Zahyra Mattar
Tubarão

A acessibilidade para deficientes visuais ou com problemas de locomoção não é exclusividade dos grandes centros urbanos. Ao contrário do que ocorre nos municípios menores, estas cidades, hoje, dispõem de mecanismos muito mais eficientes para atender este tipo de população. Há algumas semanas, por exemplo, a prefeitura de Tubarão começou a arrumar as calçadas paralelas ao Rio Tubarão.

Após o pedido de alguns cidadãos com deficiência visual ou que usam cadeiras de rodas, o projeto foi readequado. Até então, eles haviam sido esquecidos. “O (projeto) original não previa a questão da acessibilidade. Na verdade, este ponto é deficiente em vários projetos”, admite o secretário de planejamento da prefeitura, Edvan Nunes.

Por um lado, é fácil entender este “esquecimento”. É difícil ver um cadeirante ou um deficiente visual pelas ruas. Com vergonha, a maioria esconde-se em casa. “Nada de desculpas.

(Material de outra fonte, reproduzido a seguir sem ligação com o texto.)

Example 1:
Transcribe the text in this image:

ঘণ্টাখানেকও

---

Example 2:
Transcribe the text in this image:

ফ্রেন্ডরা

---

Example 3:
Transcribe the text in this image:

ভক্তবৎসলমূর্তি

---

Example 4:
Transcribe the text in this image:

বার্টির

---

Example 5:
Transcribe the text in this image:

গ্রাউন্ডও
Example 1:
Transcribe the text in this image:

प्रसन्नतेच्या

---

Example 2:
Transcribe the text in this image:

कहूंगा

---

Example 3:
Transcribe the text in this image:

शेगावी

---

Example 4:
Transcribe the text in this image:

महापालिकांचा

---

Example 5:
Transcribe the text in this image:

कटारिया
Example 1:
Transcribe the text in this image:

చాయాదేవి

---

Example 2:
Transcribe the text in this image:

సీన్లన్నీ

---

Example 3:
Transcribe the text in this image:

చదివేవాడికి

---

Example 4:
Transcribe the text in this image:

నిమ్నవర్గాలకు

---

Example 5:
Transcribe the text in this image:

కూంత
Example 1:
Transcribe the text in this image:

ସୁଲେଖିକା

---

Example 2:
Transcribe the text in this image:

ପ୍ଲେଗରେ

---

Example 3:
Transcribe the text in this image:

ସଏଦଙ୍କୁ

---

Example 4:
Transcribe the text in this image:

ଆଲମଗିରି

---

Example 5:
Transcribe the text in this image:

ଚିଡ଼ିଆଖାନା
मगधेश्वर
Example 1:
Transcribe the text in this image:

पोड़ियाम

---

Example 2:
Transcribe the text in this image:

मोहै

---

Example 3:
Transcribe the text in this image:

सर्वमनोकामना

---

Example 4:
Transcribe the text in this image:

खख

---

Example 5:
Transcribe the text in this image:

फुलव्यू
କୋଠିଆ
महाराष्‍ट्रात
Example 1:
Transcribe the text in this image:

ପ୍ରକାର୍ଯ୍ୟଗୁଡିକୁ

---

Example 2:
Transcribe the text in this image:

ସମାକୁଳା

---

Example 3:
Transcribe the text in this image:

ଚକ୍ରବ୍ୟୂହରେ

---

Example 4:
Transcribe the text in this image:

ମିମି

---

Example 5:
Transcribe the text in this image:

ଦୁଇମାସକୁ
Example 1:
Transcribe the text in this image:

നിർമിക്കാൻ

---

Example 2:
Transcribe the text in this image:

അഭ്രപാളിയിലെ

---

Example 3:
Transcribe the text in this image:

Acredito que nós deveríamos dar mais oportunidades. Quem sabe um maior envolvimento da secretaria de obras, planejamento e assistência social não mude tudo isso”, sugere o secretário.

O fato é que aquelas poucas pessoas que reivindicaram seu direito de acessibilidade estavam corretas. O comércio também precisa ficar sensível a este cliente. A cidade precisa estar preparada para o futuro. E o futuro não tem distinções de que anda sobre as próprias pernas, sobre uma cadeira de rodas ou utiliza uma bengala para “enxergar” o vem à frente.

Um exemplo que gera exemplos

Há oito anos, após um grave acidente de carro, o fotógrafo José Ferreira Diogo, 55 anos, começou a perder a visão. Hoje, ele tem apenas 5% de visibilidade no olho direito. É o suficiente para ver vultos e saber quando é dia ou noite. Há sete meses, Diogo resolveu mudar-se para Tubarão. Já conhecia a cidade e viu aqui a oportunidade de lutar por o seu sonho: formar-se em física. Sozinho, ele mora em uma pensão no bairro Passagem.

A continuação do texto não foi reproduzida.